Task brief: Scan the material below, then work out how many of its lines contain the word "right"; reply with that number only.

Supplied material:

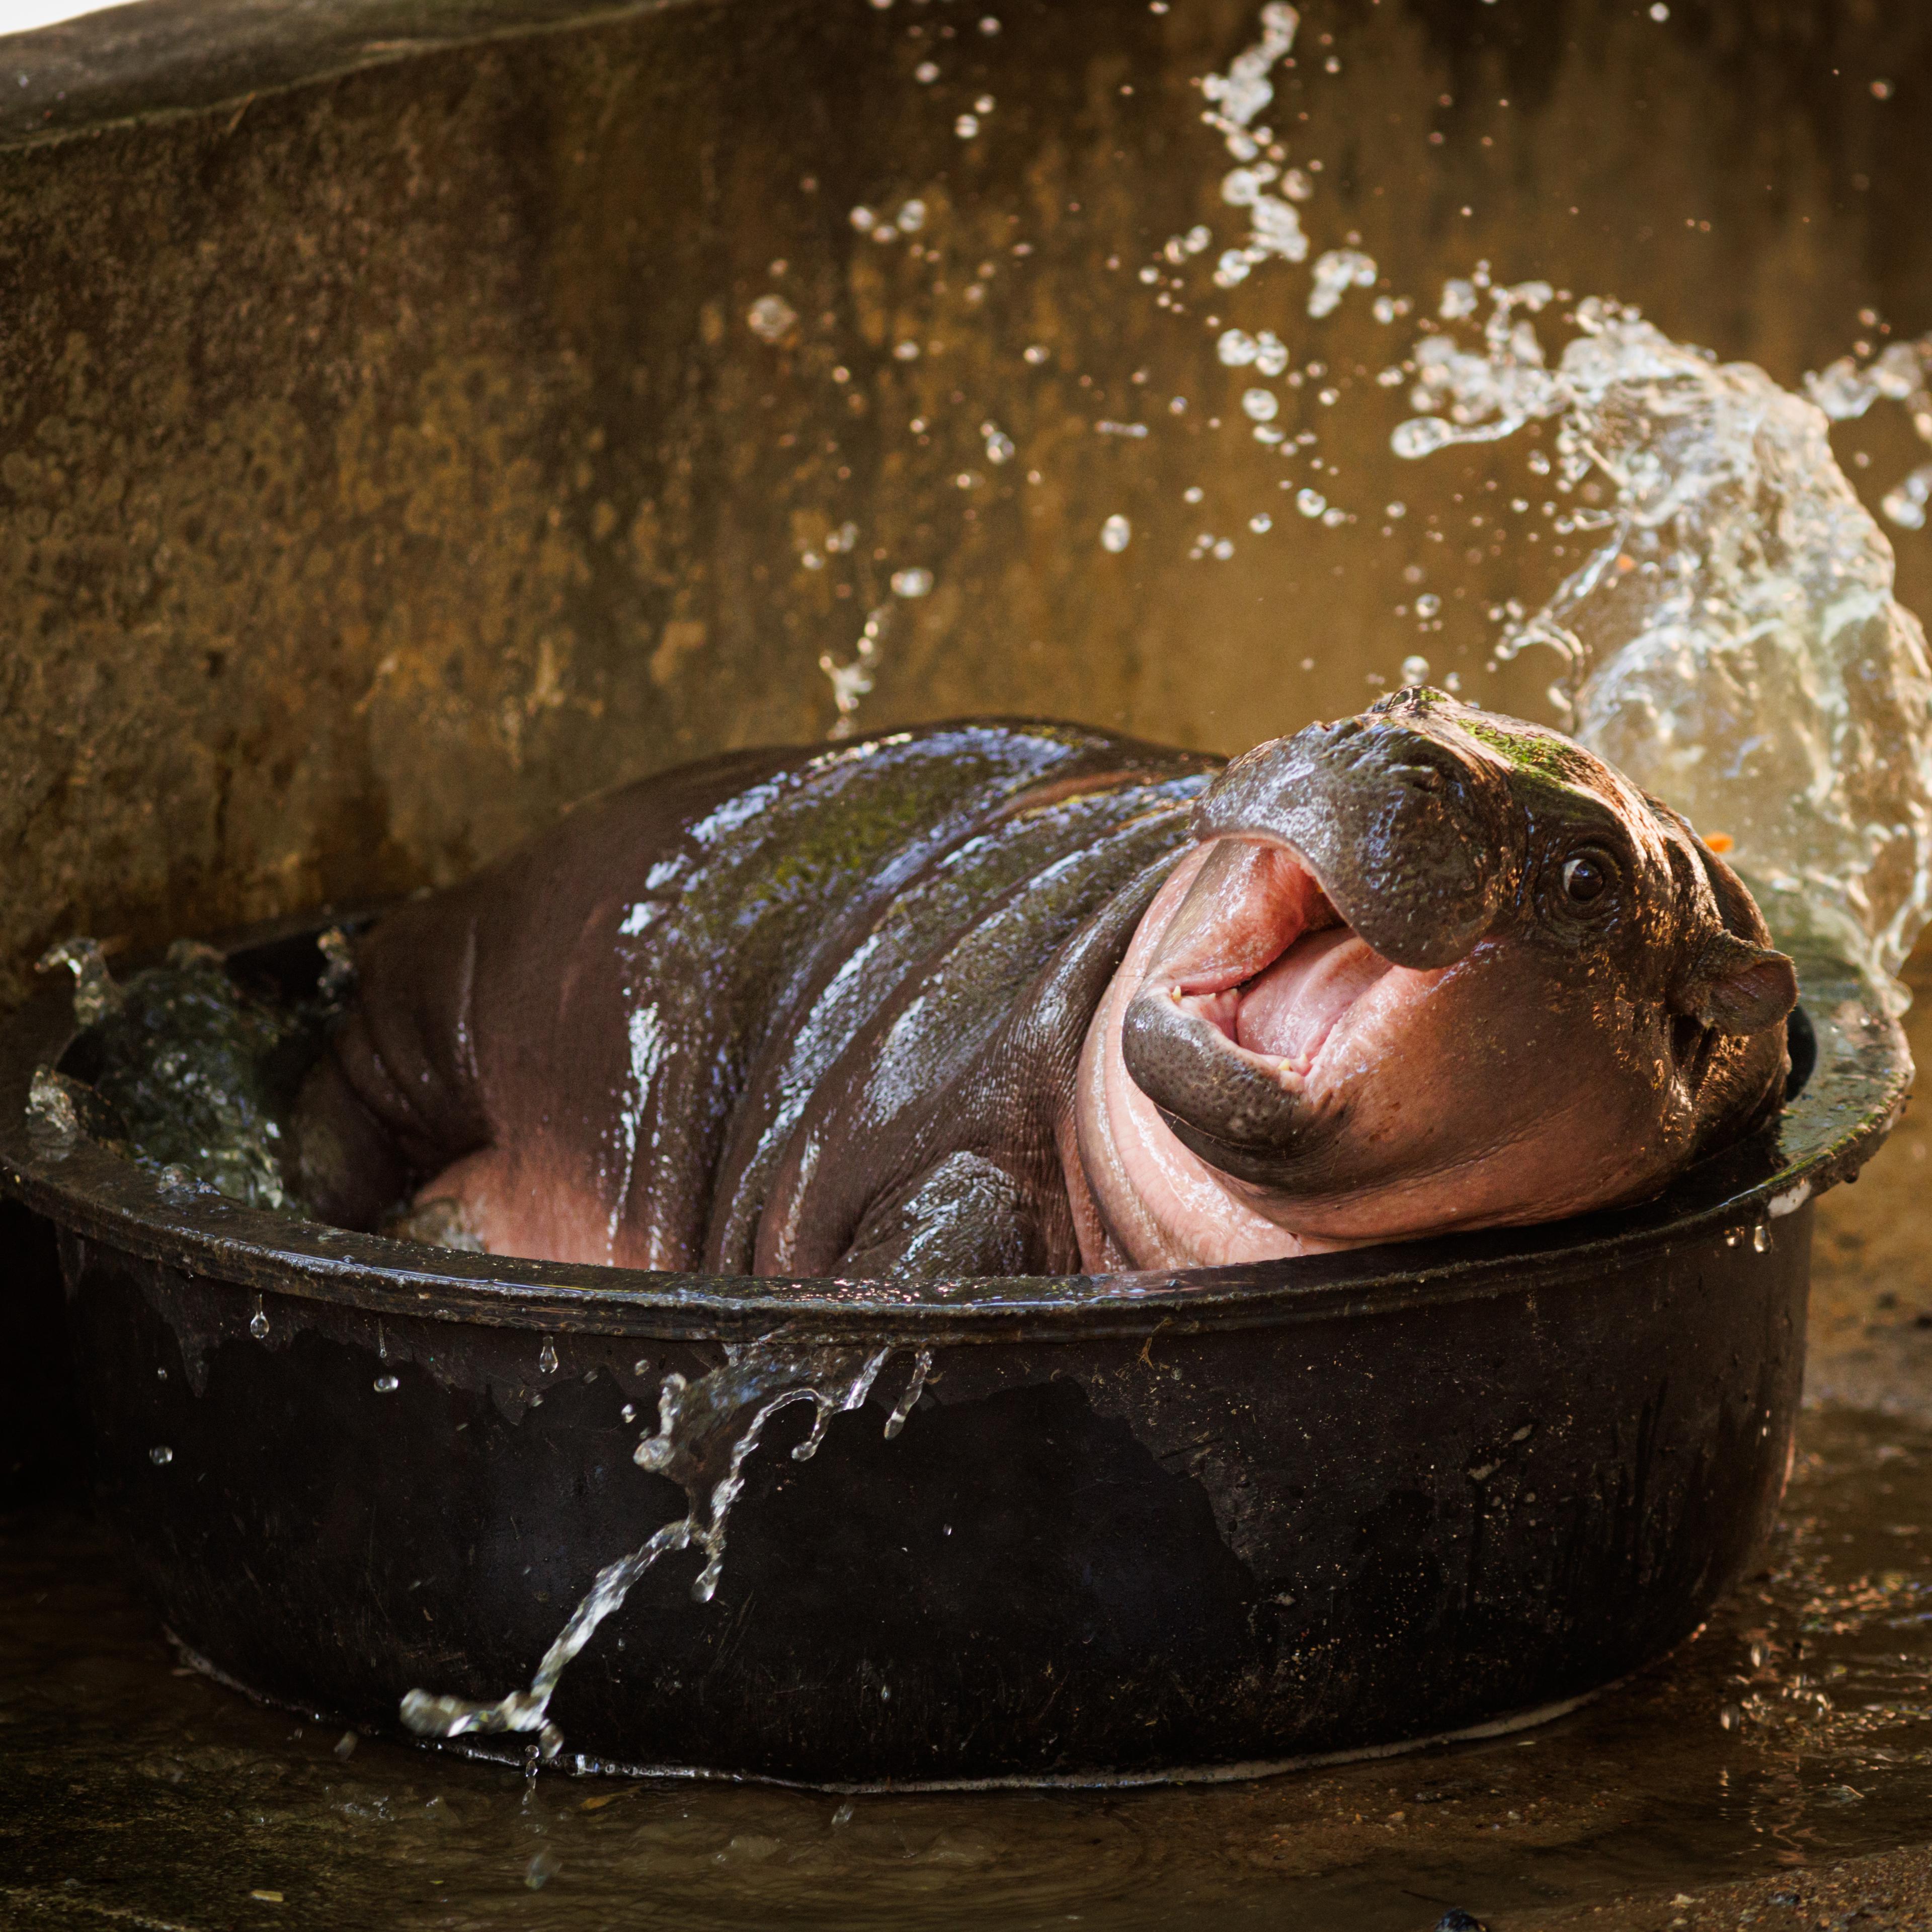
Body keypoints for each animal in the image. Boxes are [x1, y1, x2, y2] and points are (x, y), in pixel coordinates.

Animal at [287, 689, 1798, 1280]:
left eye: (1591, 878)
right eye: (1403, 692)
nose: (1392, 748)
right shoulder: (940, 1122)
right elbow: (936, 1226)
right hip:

Response box: 4